GERTRUDE STEIN (1874-1946) née à Allegheny, en Pensylvanie, aux États-Unis, fille de Daniel et Amelia Stein, écrivain de réputation internationale, collectionneuse avertie d'oeuvres d'art et excentrique, vint d'Amérique à Paris vers 1903 en compagnie de son frère Léo Stein. Outre l'américain, elle maîtrisait le français et l'allemand.

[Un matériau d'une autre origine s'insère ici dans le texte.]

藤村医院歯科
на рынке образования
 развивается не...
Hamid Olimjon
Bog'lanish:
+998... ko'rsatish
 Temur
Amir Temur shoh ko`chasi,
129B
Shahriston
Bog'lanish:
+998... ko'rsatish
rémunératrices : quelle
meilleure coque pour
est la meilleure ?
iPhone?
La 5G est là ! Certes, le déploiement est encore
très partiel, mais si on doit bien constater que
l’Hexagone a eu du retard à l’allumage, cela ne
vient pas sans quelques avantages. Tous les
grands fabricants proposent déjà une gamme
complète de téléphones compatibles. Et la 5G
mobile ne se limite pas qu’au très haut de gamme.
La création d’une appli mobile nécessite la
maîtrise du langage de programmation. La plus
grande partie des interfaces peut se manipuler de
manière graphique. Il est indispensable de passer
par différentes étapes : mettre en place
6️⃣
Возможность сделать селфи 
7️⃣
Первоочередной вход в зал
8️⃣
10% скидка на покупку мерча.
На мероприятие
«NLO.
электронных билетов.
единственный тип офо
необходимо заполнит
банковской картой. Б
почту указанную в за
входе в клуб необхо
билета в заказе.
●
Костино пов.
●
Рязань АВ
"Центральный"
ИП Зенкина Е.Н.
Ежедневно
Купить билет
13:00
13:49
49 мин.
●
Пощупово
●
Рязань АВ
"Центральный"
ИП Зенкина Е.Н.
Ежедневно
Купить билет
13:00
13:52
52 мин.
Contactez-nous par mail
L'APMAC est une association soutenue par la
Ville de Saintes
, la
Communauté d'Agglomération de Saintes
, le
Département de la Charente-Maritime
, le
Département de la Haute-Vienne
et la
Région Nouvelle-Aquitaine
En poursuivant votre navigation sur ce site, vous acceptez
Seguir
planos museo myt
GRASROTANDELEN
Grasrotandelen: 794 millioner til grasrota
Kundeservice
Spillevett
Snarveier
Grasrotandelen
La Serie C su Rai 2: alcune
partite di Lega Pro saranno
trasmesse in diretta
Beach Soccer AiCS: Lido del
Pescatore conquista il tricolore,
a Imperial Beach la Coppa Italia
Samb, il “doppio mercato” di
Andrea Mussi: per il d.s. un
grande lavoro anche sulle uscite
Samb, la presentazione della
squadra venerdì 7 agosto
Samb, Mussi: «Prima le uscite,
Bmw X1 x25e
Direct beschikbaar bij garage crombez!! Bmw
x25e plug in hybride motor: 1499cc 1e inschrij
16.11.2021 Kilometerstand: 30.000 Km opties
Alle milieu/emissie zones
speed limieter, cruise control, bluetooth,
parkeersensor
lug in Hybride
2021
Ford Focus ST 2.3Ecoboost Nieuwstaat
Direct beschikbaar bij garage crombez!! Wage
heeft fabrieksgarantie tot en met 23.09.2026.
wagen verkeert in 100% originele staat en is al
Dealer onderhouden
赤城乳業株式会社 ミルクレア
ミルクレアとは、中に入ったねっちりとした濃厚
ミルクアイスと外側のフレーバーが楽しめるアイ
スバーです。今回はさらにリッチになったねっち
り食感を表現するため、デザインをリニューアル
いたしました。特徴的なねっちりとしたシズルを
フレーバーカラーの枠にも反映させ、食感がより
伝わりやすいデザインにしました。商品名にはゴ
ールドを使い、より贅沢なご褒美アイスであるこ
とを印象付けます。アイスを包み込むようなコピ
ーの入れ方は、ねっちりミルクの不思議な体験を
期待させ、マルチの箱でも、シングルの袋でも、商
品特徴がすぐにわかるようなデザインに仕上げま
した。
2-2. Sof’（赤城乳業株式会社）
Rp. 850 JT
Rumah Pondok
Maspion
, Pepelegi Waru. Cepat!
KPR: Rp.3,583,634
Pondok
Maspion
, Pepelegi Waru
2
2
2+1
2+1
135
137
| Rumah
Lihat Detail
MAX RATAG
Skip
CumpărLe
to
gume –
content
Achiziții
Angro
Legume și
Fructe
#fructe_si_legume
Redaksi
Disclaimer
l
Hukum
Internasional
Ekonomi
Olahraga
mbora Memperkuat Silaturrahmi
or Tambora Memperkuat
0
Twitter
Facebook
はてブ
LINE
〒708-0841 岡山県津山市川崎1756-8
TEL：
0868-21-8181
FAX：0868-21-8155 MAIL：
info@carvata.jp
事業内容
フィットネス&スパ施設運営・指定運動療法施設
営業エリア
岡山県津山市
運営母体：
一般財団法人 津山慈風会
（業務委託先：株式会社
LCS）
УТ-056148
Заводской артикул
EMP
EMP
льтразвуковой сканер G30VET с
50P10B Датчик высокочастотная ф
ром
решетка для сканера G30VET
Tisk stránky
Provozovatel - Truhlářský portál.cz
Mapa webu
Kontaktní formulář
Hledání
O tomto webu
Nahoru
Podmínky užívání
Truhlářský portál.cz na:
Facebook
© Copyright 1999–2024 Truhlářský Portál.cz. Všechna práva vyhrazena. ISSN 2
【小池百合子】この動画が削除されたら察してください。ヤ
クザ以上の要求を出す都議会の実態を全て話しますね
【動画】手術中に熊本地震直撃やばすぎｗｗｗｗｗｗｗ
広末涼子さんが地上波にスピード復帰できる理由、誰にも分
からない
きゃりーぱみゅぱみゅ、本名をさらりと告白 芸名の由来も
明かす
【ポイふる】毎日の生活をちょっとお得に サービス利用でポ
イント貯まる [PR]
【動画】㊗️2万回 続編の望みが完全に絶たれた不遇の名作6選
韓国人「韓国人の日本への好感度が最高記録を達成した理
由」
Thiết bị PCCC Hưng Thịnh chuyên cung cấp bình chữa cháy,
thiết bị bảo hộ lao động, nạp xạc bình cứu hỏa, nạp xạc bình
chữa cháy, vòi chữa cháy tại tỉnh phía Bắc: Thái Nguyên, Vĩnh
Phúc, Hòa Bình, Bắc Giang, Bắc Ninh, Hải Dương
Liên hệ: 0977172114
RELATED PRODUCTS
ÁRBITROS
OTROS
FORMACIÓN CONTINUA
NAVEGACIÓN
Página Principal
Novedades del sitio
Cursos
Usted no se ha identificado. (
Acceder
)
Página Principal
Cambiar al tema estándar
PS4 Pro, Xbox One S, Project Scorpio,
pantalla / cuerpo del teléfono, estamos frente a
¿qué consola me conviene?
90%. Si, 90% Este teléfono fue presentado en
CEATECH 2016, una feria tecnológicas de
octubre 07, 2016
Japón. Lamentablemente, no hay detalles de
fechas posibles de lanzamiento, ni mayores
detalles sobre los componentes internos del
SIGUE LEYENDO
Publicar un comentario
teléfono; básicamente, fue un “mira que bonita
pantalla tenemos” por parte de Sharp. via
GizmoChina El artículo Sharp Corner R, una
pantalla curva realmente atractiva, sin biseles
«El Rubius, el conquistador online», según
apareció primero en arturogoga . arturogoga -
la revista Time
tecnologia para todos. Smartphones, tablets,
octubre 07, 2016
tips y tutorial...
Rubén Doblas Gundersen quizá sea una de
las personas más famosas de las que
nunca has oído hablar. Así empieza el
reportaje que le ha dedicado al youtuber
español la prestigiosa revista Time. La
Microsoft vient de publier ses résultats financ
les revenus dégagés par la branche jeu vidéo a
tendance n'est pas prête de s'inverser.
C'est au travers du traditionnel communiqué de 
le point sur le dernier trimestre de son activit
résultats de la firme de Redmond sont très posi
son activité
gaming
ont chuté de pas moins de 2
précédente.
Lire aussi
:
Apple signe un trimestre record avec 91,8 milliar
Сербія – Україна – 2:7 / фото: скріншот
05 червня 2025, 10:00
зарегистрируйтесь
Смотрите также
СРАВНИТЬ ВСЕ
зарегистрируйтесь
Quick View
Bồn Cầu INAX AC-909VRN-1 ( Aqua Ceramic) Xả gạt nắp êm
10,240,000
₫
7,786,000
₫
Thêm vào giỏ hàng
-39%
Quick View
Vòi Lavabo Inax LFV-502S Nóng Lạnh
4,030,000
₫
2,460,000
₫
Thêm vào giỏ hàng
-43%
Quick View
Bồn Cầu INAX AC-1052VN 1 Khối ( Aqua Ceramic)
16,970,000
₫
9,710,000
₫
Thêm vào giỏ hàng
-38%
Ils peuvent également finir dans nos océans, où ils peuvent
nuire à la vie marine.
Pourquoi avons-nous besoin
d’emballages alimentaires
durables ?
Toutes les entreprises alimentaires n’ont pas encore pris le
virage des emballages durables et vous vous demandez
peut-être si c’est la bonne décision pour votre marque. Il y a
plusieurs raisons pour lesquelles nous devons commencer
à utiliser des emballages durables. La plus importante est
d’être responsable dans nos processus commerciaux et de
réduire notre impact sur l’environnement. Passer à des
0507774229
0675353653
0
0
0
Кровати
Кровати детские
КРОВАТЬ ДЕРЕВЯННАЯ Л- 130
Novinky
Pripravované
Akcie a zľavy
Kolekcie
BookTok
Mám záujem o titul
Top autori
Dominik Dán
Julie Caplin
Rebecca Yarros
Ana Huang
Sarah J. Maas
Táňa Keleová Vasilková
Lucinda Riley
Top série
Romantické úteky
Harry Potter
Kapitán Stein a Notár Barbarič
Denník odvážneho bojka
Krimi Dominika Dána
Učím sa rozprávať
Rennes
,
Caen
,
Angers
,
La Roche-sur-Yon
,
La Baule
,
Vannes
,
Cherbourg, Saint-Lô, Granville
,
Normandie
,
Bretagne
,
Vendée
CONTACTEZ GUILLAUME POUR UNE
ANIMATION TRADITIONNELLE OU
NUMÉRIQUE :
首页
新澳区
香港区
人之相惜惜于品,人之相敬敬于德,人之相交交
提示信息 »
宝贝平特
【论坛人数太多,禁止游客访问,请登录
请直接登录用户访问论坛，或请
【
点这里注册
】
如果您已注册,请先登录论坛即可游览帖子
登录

Leur hôtel du 27, rue de Fleurus, à Montparnasse, devint rapidement un centre de la vie artistique. De 1919 à 1929, leur salon bondé le samedi soir, a attiré les cubistes, artistes d'avant-garde les plus influents de leur temps et nombre d'écrivains. La liste d'invités comprenait Charles-Henri Matisse, André Green, Pablo Picasso et sa compagne Fernande Olivier; Juan Gris, l'écrivain noir américain Richard Wright , E.E. Cummings, Jules Pascin, Scofield Thayer, James Laughton IV, Francis Martinez de Picabia, Louis Marcoussis, l'allemand Rönneck, Robert Delaunay, Marie Laurencin, Jacques Lipchitz, Jacob Epstein, Jean Cocteau, René Crevel, Jules Georges Hugnet, Éric Satie, Natalie Clifford-Barney, Ezra Pound, Alfy Maurer, Milfred Aldrich, Raymond Duncan, frère d'Isadora; et son épouse grecque Penelope; Kathleen Bruce, H.P. Roché, Julien Green, George Antheil, Virgil Thompson, Romaine Brooks, John Dos Passos, le poète et cinéaste américain, Charles Henry Ford, Thornton Wilder, Sherwood Anderson, Francis Scott Fitzgerald, Ernest Hemingway qui disait d'elle : «Gertrude Stein m'a appris à écrire», le journaliste Hutchins Hapgood, Guillaume Apollinaire, Mme Bravig Imbs, Thomas Stearns Eliot, poète britannique; Elen Harmsworth, vicomtesse de Rothermere; Beatrice Hasting, Pauline Hemingway, Florence Bradley, Mabel Dodge, John Reed, Robert Jones, Hope Mirles, Alvin Coburn, André Masson, Marcel Duchamp, Mina Loy, Djuna Barnes, Robert McAlmond, Nelly Jacott, le poète Evan Shipman, Man Ray, Sylvia Beach, Valéry Larbaud, Francisco Riba Rovira, Adrienne Monnier, et évidemment l'inséparable compagne de l'hôtesse Alice B. Toklas, femme remarquable. Gertrude Stein qualifiait tout ce beau monde de : «Génération perdue».

Dans la vie parisienne, Gertrude Stein prit une figure légendaire avec sa coupe de cheveux en sénateur romain, son mécénnat artistique et son saphisme.